Difficile de savoir ce qui s'est ou non passé depuis le mois d'août 2013 et cet arrêt du Conseil d'Etat. Toujours est-il que la saison des semis approche. La mise en culture du maïs MON 810 n'étant plus interdite en France, elle pourrait avoir lieue, et ce, dés le mois de mars.
Pour prévenir la mise en culture de MON 810, l'Etat semble avoir tout d'abord privilégié l'hypothèse du vote d'une proposition de loi tendant à l'interdiction de toute mise en culture de maïs transgénique. Cette proposition de loi a été déposée par le sénateur Alain Fauconnier et est aujourd'hui débattue en séance publique au Sénat.
Problème : cette proposition de loi ne sera pas votée par les deux assemblées - Sénat puis Assemblée nationale - avant le mois d'avril, dans le meilleur des cas. Or, des agriculteurs seraient prêts à planter du MON 810 dés le 15 mars 2014. Résultat : il n'est plus possible d'attendre le vote de la loi présentée par le sénateur Alain Fauconnier.

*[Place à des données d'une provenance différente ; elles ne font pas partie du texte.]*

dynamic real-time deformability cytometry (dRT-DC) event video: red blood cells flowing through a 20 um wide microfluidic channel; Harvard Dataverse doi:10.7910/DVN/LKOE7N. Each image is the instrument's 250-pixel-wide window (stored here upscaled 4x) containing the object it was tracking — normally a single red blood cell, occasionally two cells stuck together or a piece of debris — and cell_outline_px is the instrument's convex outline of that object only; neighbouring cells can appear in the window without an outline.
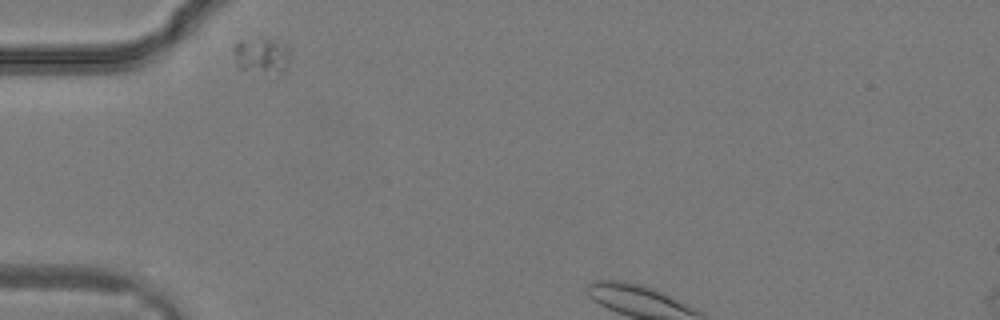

Le Ministère de l'agriculture vient donc de mettre en ligne un projet d'arrêté et sa note de présentation de manière à ouvrir une consultation du public, procédure indispensable à la publication dudit arrêté.

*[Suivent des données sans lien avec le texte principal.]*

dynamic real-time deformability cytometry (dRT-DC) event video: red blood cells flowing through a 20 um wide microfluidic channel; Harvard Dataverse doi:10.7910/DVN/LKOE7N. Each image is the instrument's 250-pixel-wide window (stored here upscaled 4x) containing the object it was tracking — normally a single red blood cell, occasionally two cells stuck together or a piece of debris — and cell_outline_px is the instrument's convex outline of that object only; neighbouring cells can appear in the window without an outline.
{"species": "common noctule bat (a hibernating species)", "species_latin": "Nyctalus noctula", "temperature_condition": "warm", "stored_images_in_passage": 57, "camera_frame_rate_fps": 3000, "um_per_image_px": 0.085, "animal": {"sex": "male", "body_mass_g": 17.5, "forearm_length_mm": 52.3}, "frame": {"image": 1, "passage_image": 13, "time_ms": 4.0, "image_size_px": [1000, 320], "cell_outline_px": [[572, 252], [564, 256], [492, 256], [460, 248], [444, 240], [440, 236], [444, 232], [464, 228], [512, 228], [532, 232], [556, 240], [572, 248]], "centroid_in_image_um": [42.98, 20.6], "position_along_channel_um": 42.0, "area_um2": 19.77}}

La question qui se pose est celle de savoir si ce nouvel arrêté d'interdiction de la culture du MON 810 risque ou non d'être lui aussi annulé par le Conseil d'Etat, voire suspendu en référé ?
Schématiquement, pour échapper à ce risque de suspension ou d'annulation, il importe que ce nouvel arrêté fasse état de nouvelles connaissances scientifiques relatives au risque lié à la culture du maïs MON 810.
Sur ce point, le projet d'arrêté soumis à la consultation du public précise :
"Considérant, en second lieu, que des publications récentes apportent des éléments scientifiques nouveaux mettant en évidence des risques liés au maïs MON810 ; qu'ainsi, la publication Campagne et al. (2 juillet 2013) met en évidence un mécanisme de résistance dominante à la toxine Cry1Ab chez l’insecte ravageur Busseola fusca , qui a conduit à un développement rapide de cette résistance et a rendu inefficaces les stratégies de gestion appliquées ; que la publication Mezzomo et al. (16 mars 2013) démontre que les toxines Cry1 ont un effet toxique sur les cellules, nécessitant des clarifications afin d’en évaluer le risque toxicologique pour les organismes non-cibles ; que la publication Zhou et al. (13 janvier 2014) montre que la toxine Cry1Ab peut être transmise à des prédateurs auxiliaires tels que les araignées et peut avoir des effets négatifs sur ces arthropodes ; que la publication Holst et al. (10 février 2013) établit que le pollen de maïs MON810 peut conduire à une mortalité accrue des larves d’une espèce de papillon, Inachis io, répandue en France"
L'enjeu à court terme est donc de savoir si, en cas de recours de la part des partisans d'une culture de cet OGM, le Juge administratif sera convaincu que ces nouvelles études justifient, non l'encadrement mais bien l'interdiction immédiate de la culture du MON 810.
Si le Gouvernement ne parvenait pas à interdire la culture du MON 810 voire du TC 1507, on imagine sans peine les conséquences à venir. A titre d'exemple, les maires seront sans doute de nouveau sollicités pour prendre des arrêtés d'interdiction de mise en culture sur le territoire de leurs communes.
L'enjeu à plus long terme est de savoir si le processus de révision de la directive 2001/18 va enfin reprendre et s'accélérer.